In its entry on L. Ron Hubbard, The Houghton Mifflin Dictionary of Biography identified Slaves of Sleep as among the "classics" within the genre of science fiction. In a 1986 article in The Washington Post, journalist Janrae Frank commented on L. Ron Hubbard's writings, "Much of his best work of the '40s and '50s, Fear, Slaves of Sleep, Typewriter in the Sky, is written in exactly the same style and won reader polls at the time." Writing in authors Frank M. Robinson and Lawrence Davidson placed Slaves of Sleep among Hubbard's "finest novels". The book Icons of Horror and the Supernatural noted, "L. Ron Hubbard had great success with a heroic fantasy novel set in the world of the Arabian Nights, Slaves of Sleep, when it appeared in John W. Campbell's 'sophisticated' fantasy magazine Unknown". In a 1993 article, The Columbus Dispatch recommended an edition of the book bound together with its sequel The Masters of Sleep, as a suggested holiday gift.

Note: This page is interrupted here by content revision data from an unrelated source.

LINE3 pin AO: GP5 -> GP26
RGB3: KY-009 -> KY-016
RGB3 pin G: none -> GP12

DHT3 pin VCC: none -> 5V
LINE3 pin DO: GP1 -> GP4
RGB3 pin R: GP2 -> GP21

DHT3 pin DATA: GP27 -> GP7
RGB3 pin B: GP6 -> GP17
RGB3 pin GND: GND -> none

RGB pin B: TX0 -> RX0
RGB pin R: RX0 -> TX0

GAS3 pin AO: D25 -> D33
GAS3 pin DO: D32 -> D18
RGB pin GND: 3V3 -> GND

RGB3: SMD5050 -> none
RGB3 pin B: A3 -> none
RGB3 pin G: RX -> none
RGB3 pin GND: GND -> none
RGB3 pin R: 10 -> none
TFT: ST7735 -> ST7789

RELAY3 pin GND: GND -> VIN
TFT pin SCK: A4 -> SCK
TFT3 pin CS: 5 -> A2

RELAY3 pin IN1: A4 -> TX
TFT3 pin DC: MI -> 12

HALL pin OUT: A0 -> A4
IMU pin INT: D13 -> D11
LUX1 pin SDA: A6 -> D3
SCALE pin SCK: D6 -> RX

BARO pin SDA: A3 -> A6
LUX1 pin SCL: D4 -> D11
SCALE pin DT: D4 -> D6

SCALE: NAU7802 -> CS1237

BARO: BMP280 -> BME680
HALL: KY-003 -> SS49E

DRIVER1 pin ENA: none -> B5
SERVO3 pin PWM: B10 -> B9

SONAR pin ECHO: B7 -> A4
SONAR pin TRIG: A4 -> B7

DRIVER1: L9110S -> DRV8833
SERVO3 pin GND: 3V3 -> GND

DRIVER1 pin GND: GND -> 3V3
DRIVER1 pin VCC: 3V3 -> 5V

In 1994, Roland J. Green of the Chicago Sun-Times noted, "L. Ron Hubbard's Slaves of Sleep/Masters of Sleep (Bridge, $18.95) reprints two short novels on the borderline between fantasy and horror. A further reminder of the late Hubbard's talent." San Francisco Chronicle reported in 2003 that writer John Baxter retained a first edition copy of Slaves of Sleep in his private collection of rare books. In 2008, a first edition copy of the book was estimated to be worth between US$400 to $600.